Once you’ve got the concepts down, the roadmap points you to the Vercel AI SDK tutorial to get hands-on. The AI SDK is a free, open-source TypeScript toolkit with three parts:

  • AI SDK Core — backend work in Node/Deno/Bun
  • AI SDK UI — frontend hooks and components
  • AI SDK RSC — React Server Components integration

The killer feature? It future-proofs your stack by wrapping all major LLM providers behind a unified API. Switch from OpenAI to Anthropic with a single line change.

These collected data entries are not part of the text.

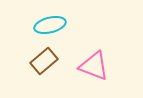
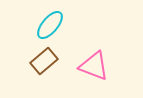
cyan ellipse: rotated 36 degrees counterclockwise
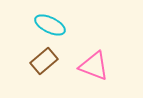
cyan ellipse: rotated 76 degrees clockwise
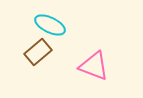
brown rectangle: moved 6 px left, 9 px up
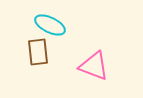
brown rectangle: rotated 56 degrees counterclockwise
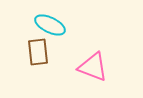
pink triangle: moved 1 px left, 1 px down
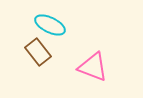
brown rectangle: rotated 32 degrees counterclockwise
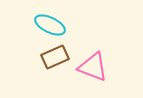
brown rectangle: moved 17 px right, 5 px down; rotated 76 degrees counterclockwise
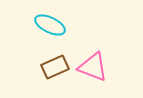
brown rectangle: moved 10 px down
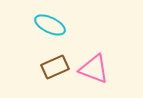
pink triangle: moved 1 px right, 2 px down
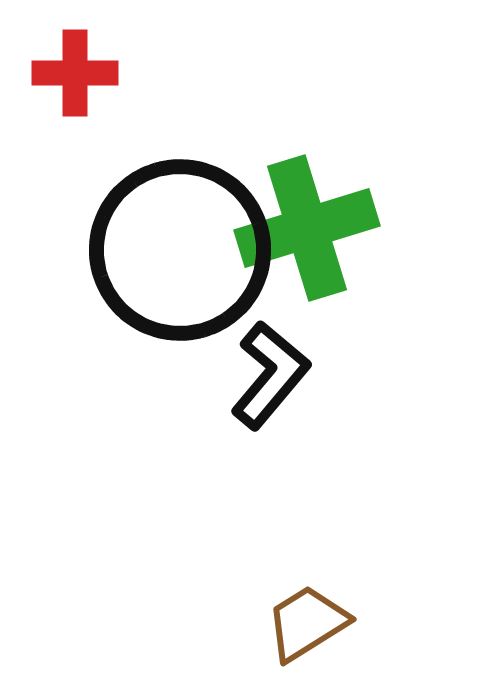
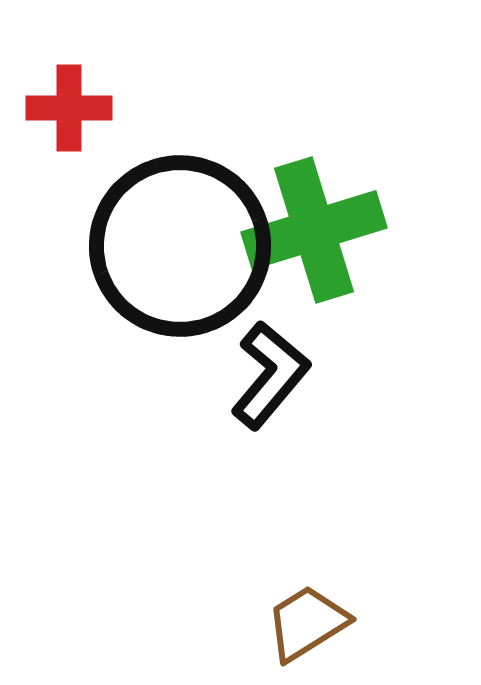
red cross: moved 6 px left, 35 px down
green cross: moved 7 px right, 2 px down
black circle: moved 4 px up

Highlights from the SDK tutorials:

  • Structured outputs — define a Zod schema, get formatted data back. No more parsing nightmares.
  • Tool calling — define tools with Zod schemas and async execute functions. Call APIs, write to databases, do anything.
  • Streaming — swap generateObject for streamObject and watch partial results flow in real-time.
  • Agents — the LLM calls tools, sees results, decides what to do next. Set maxSteps and let it loop. This is what Anthropic calls “agents.”
  • PDF extraction — one of the most powerful practical use cases: turning unstructured documents into clean, typed data.

The Bottom Line

The AI Engineer Roadmap boils down to this progression:

  1. Understand how LLMs work (compressed knowledge, probabilistic outputs, token limits)
  2. Pick the right model for your use case
  3. Improve your results with prompting techniques before reaching for heavier tools
  4. Build real apps using the Vercel AI SDK with streaming, structured outputs, tools, and agents
  5. Evaluate your system with evals and feedback loops — because vibes-based testing doesn’t scale

The full AI SDK v5 Crash Course includes 89 videos across 57 exercises and 10 modules if you want to go deep.

Whether you’re a frontend dev curious about AI or a backend engineer ready to build agents, this roadmap gives you the vocabulary, the mental models, and the practical toolkit to get started. No PhD required.